_Задания_
A: Перечислите все разделы экономической науки, которые упоминаются в отрывке об экономике и этике.
B: Напишите продолжение отрывка об экономике и этике, начиная сразу после его последнего предложения.

_Текст для чтения_
Дэниел М. Хаусман, Майкл С. Макферсон. Серьезное отношение к этике: экономическая теория и современная моральная философия[155]

   Быть хорошим человеком – значит серьезно относиться к этике. Однако можно ли сказать то же самое в отношении хорошего экономиста! Имеет ли значение мораль для экономического анализа? Было бы бесполезным призывать экономистов тратить значительную часть своего времени на изучение этики или доказывать, что глубокие знания этики могут быть полезнее в одних областях экономической науки, например в политической экономии, чем в других, например в эконометрике. Тем не менее мы хотели бы показать, что некоторая рефлексия относительно связи между экономикой и этикой могла бы помочь многим экономистам работать эффективнее. Мы хотим подчеркнуть значимость этического подхода к исследованию как в позитивной, так и в нормативной экономической науке. Моральные принципы не только важны при проведении оценок и осуществлении политики, они также оказывают влияние на вопросы, которые задают те, кто занимаются позитивной экономической наукой, и на ответы, которые они считают убедительными.

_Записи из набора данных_
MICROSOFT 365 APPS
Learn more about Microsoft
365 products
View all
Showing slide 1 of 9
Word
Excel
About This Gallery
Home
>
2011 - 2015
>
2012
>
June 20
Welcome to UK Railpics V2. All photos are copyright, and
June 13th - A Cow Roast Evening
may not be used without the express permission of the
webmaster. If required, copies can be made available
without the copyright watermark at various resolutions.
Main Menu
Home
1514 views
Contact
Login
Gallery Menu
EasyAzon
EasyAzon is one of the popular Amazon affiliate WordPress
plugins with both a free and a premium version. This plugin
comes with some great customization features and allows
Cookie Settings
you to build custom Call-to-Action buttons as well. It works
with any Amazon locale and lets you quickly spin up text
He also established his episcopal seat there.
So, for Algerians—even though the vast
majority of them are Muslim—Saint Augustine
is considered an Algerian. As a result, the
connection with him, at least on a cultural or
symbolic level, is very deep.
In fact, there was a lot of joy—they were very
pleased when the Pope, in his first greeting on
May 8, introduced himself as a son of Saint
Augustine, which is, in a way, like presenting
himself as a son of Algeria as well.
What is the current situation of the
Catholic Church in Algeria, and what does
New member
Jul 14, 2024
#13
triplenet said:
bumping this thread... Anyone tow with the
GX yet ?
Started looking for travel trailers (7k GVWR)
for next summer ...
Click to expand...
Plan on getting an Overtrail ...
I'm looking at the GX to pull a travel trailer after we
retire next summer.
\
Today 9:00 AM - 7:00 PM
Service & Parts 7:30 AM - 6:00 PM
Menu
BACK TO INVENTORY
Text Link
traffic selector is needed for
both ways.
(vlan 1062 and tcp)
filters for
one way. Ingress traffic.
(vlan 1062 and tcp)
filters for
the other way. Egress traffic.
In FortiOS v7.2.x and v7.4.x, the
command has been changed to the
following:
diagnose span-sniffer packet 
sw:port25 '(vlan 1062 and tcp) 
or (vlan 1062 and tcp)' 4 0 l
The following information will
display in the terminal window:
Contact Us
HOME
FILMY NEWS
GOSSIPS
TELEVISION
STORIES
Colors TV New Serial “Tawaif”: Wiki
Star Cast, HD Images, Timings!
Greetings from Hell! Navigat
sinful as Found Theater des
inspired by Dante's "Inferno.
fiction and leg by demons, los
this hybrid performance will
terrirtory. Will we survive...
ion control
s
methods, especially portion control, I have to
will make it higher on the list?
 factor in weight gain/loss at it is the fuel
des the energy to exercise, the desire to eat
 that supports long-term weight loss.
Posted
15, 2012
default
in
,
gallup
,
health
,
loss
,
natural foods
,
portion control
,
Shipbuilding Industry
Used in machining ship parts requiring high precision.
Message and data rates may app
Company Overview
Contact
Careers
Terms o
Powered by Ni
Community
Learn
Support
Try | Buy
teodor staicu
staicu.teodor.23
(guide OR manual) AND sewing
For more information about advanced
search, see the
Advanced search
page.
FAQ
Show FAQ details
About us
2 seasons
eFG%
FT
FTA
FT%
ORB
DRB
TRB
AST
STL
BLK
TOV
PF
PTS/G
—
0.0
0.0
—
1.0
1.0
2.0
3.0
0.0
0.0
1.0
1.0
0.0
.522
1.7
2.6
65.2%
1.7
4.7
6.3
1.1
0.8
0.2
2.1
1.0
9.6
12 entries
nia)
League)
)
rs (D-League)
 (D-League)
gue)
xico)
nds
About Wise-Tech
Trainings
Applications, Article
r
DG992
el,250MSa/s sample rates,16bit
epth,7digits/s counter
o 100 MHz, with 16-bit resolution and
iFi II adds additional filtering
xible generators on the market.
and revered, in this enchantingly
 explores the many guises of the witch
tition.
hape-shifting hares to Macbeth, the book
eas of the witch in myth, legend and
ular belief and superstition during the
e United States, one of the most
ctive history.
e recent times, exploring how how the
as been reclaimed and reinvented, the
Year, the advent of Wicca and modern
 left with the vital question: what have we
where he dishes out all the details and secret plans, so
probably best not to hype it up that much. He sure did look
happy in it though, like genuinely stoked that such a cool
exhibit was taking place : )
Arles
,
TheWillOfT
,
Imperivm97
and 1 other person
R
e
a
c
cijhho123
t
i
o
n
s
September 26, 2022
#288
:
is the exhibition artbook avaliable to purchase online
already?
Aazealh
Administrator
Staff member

_Ответы_
A: Политическая экономия, эконометрика, позитивная экономическая наука, нормативная экономическая наука.

B:
   В данной статье сделана попытка представить обзор последних работ экономистов и специалистов в области этики, сделанных на стыке этих двух дисциплин. Ее цель состоит в том, чтобы предложить общее представление об этой теме для широкой аудитории экономистов-практиков и возможные направления исследований для тех, кто интересуется проблематикой «этики и экономики».[156] После вступительных замечаний и обоснования темы во втором параграфе рассматриваются отношения между моралью и рациональностью и проблемы моделирования моральных обязательств. В третьем параграфе, самом объемном, представлены различные взгляды относительно моральной оценки экономических процессов и результатов. Четвертый параграф посвящен моральным аспектам и предпосылкам теории общественного выбора и теории игр.

1. Экономика и этика

   Прежде чем начать, следует сказать несколько общих слов о связи экономической науки и этики. Те, кто считают, что между ними нет ничего общего, вряд ли будут отрицать связь экономической науки и политики, но скажут, вероятно, что экономика играет в этом взаимодействии чисто техническую роль. Она дает знания о последствиях политических решений, что позволяет политикам выбирать эффективные средства достижения своих целей. Этика определяет цели политики, а экономическая наука – средства. Обе они имеют решающее значение для политики, но почти никак не связаны между собой.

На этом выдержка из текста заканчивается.